- **TASK INSTRUCTIONS**:
Across the entries that follow, work out the number of lines containing the string "bullet", and state it alone.

- **Stored data**:

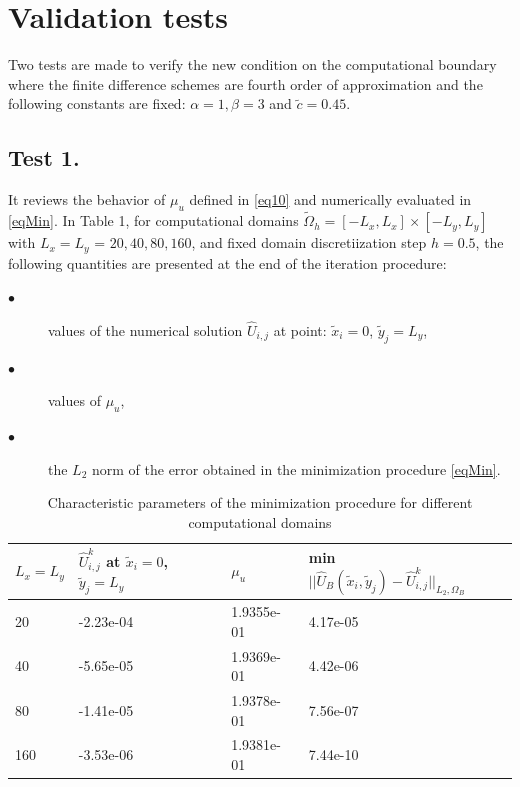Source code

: \documentclass[12pt]{article}
\theoremstyle{theorem}
\theoremstyle{defi}
\begin{document}
\section{Validation tests}

Two tests are made to verify the new condition on the computational boundary where the finite difference schemes are fourth order of approximation and the following constants are fixed:
 $\alpha = 1, \beta = 3$  and  $ \tilde c = 0.45$.

\subsection{Test 1.}

It reviews the behavior of $\mu_u$  defined in  \eqref{eq10} and numerically evaluated in \eqref{eqMin}. In Table 1, for computational domains  $\tilde \Omega_h = [-L_{ x}, L_{ x}] \times  [-L_{ y}, L_{ y}]$
with $ L_{ x} = L_{ y}$ = $20, 40, 80, 160$, and fixed domain discretiization step $h = 0.5$, the following quantities are presented at the end of the iteration procedure:

\begin{description}
  \item[$\bullet$]values of the numerical solution $\widehat{U}_{i,j}$  at point: $\tilde {x}_i = 0$, $ \tilde {y}_j =   L_{ y}$,
  \item[$\bullet$ ] values of $\mu_u$,
  \item[$\bullet$ ] the $L_2$  norm of the error obtained in the minimization procedure \eqref{eqMin}.
\end{description}


\begin{center}
\begin{table}[ht]
\centering
		\begin{tabular}{||C{1.5cm}||C{2.6cm}|C{1.9cm}|C{4.2cm}||}
			\hline
			\hline
      $ L_{ x} = L_{ y}$        &         $\widehat{U}_{i,j}^k$ at  $\tilde {x}_i = 0$, $ \tilde {y}_j =   L_{ y}$    &    $\mu_u$  &  min \mbox{ $|| \widehat  U_B( \tilde x_i, \tilde y_j) - \widehat U ^k_{i,j} ||_{L_2,\Omega_B}$}\\
   			\hline
			    & -2.23e-04    &  1.9355e-01  &     4.17e-05  \\
               	       & -5.65e-05   &   1.9369e-01    &    4.42e-06 \\
			    & -1.41e-05  &      1.9378e-01      &       7.56e-07  \\
			     & -3.53e-06  &    1.9381e-01        &     7.44e-10 \\
		   \hline
	             \hline
                     \end{tabular}
\caption{Characteristic parameters of the minimization procedure for different computational domains}
\label{tab:fourth-der}
\end{table}
\end{center}
\end{document}
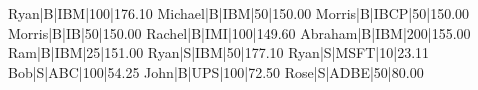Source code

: Ryan|B|IBM|100|176.10
Michael|B|IBM|50|150.00
Morris|B|IBCP|50|150.00
Morris|B|IB|50|150.00
Rachel|B|IMI|100|149.60 
Abraham|B|IBM|200|155.00
Ram|B|IBM|25|151.00
Ryan|S|IBM|50|177.10
Ryan|S|MSFT|10|23.11
Bob|S|ABC|100|54.25
John|B|UPS|100|72.50
Rose|S|ADBE|50|80.00
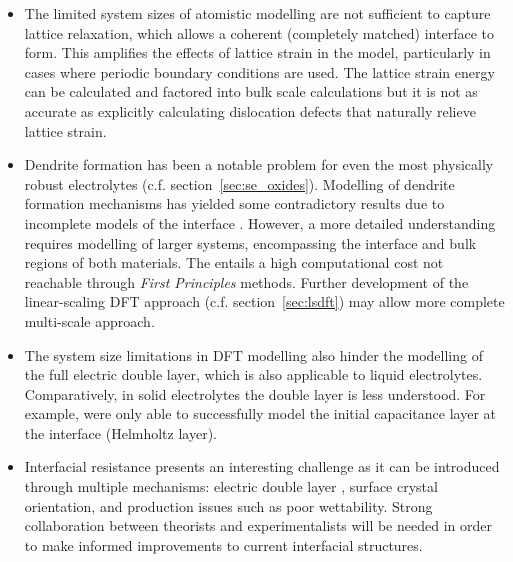 \documentclass[../main.tex]{subfiles}
\begin{document}
\begin{itemize}
    \item The limited system sizes of atomistic modelling are not sufficient to capture lattice relaxation, which allows a coherent (completely matched) interface to form. This amplifies the effects of lattice strain in the model, particularly in cases where periodic boundary conditions are used. \cite{Lepley2015} The lattice strain energy can be calculated and factored into bulk scale calculations but it is not as accurate as explicitly calculating dislocation defects that naturally relieve lattice strain.\cite{Rodney2017, Clouet2020}
    \item Dendrite formation has been a notable problem for even the most physically robust electrolytes (c.f. section~\ref{sec:se_oxides}). Modelling of dendrite formation mechanisms has yielded some contradictory results due to incomplete models of the interface \cite{Tian2018, Gao2020, Canepa2018}. However, a more detailed understanding requires modelling of larger systems, encompassing the interface and bulk regions of both materials. The entails a high computational cost not reachable through \textit{First Principles} methods. Further development of the linear-scaling DFT approach (c.f. section~\ref{sec:lsdft}) may allow more complete multi-scale approach.
    \item The system size limitations in DFT modelling also hinder the modelling of the full electric double layer, which is also applicable to liquid electrolytes. Comparatively, in solid electrolytes the double layer is less understood. For example, \citeauthor{Tateyama2019} were only able to successfully model the initial capacitance layer at the interface (Helmholtz layer).\cite{Tateyama2019}
    \item Interfacial resistance presents an interesting challenge as it can be introduced through multiple mechanisms\cite{Jiang2019}: electric double layer \cite{Tateyama2019}, surface crystal orientation\cite{Okuno2020}, and production issues such as poor wettability\cite{Sharafi2017}. Strong collaboration between theorists and experimentalists will be needed in order to make informed improvements to current interfacial structures.
\end{itemize}
\end{document}
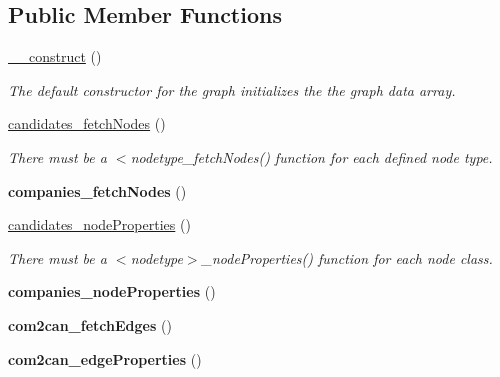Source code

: \subsection*{Public Member Functions}
\begin{DoxyCompactItemize}
\item 
\hyperlink{classFECCanComGraph_a80281c19843e11fe180f54eb33e41258}{\_\-\_\-construct} ()
\begin{DoxyCompactList}\small\item\em The default constructor for the graph initializes the the graph data array. \item\end{DoxyCompactList}\item 
\hyperlink{classFECCanComGraph_a2823c90a2c17e875ed5c1ecaefacb406}{candidates\_\-fetchNodes} ()
\begin{DoxyCompactList}\small\item\em There must be a $<$nodetype\_\-fetchNodes() function for each defined node type. \item\end{DoxyCompactList}\item 
\hypertarget{classFECCanComGraph_ac2ffa9b979d90106cc63cf8662b8676a}{
{\bfseries companies\_\-fetchNodes} ()}
\label{classFECCanComGraph_ac2ffa9b979d90106cc63cf8662b8676a}

\item 
\hyperlink{classFECCanComGraph_ad6e930b0091fa7628329d81822bd7f97}{candidates\_\-nodeProperties} ()
\begin{DoxyCompactList}\small\item\em There must be a $<$nodetype$>$\_\-nodeProperties() function for each node class. \item\end{DoxyCompactList}\item 
\hypertarget{classFECCanComGraph_a12aae1328795455d83b967226544c923}{
{\bfseries companies\_\-nodeProperties} ()}
\label{classFECCanComGraph_a12aae1328795455d83b967226544c923}

\item 
\hypertarget{classFECCanComGraph_a647278b86c542246eb5928519b924513}{
{\bfseries com2can\_\-fetchEdges} ()}
\label{classFECCanComGraph_a647278b86c542246eb5928519b924513}

\item 
\hypertarget{classFECCanComGraph_a44242884b3117deb5266cf13d767b958}{
{\bfseries com2can\_\-edgeProperties} ()}
\label{classFECCanComGraph_a44242884b3117deb5266cf13d767b958}


\end{DoxyCompactItemize}
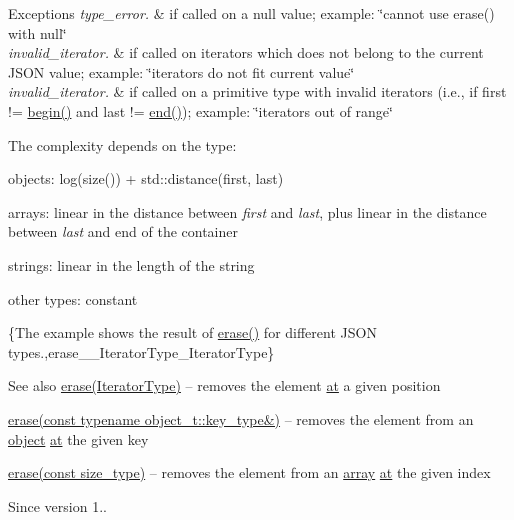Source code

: \begin{DoxyExceptions}{Exceptions}
{\em type\+\_\+error.} & if called on a {\ttfamily null} value; example\+: {\ttfamily \char`\"{}cannot use
erase() with null\char`\"{}} \\
\hline
{\em invalid\+\_\+iterator.} & if called on iterators which does not belong to the current J\+S\+ON value; example\+: {\ttfamily \char`\"{}iterators do not fit current value\char`\"{}} \\
\hline
{\em invalid\+\_\+iterator.} & if called on a primitive type with invalid iterators (i.\+e., if {\ttfamily first != \hyperlink{classnlohmann_1_1basic__json_a0ff28dac23f2bdecee9564d07f51dcdc}{begin()}} and {\ttfamily last != \hyperlink{classnlohmann_1_1basic__json_a13e032a02a7fd8a93fdddc2fcbc4763c}{end()}}); example\+: {\ttfamily \char`\"{}iterators out of range\char`\"{}}\\
\hline
\end{DoxyExceptions}
The complexity depends on the type\+:
\begin{DoxyItemize}
\item objects\+: {\ttfamily log(size()) + std\+::distance(first, last)}
\item arrays\+: linear in the distance between {\itshape first} and {\itshape last}, plus linear in the distance between {\itshape last} and end of the container
\item strings\+: linear in the length of the string
\item other types\+: constant
\end{DoxyItemize}

\{The example shows the result of {\ttfamily \hyperlink{classnlohmann_1_1basic__json_a068a16e76be178e83da6a192916923ed}{erase()}} for different J\+S\+ON types.,erase\+\_\+\+\_\+\+Iterator\+Type\+\_\+\+Iterator\+Type\}

\begin{DoxySeeAlso}{See also}
\hyperlink{classnlohmann_1_1basic__json_a068a16e76be178e83da6a192916923ed}{erase(\+Iterator\+Type)} -- removes the element \hyperlink{classnlohmann_1_1basic__json_a73ae333487310e3302135189ce8ff5d8}{at} a given position 

\hyperlink{classnlohmann_1_1basic__json_a2f8484d69c55d8f2a9697a7bec29362a}{erase(const typename object\+\_\+t\+::key\+\_\+type\&)} -- removes the element from an \hyperlink{classnlohmann_1_1basic__json_a31f84ee15c4690ff705bed74736d04c6}{object} \hyperlink{classnlohmann_1_1basic__json_a73ae333487310e3302135189ce8ff5d8}{at} the given key 

\hyperlink{classnlohmann_1_1basic__json_a88cbcefe9a3f4d294bed0653550a5cb9}{erase(const size\+\_\+type)} -- removes the element from an \hyperlink{classnlohmann_1_1basic__json_a8a7d537fc297bbc5b845f92fe0445e3b}{array} \hyperlink{classnlohmann_1_1basic__json_a73ae333487310e3302135189ce8ff5d8}{at} the given index
\end{DoxySeeAlso}
\begin{DoxySince}{Since}
version 1.. 
\end{DoxySince}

- **COMPLETED TASK**:
3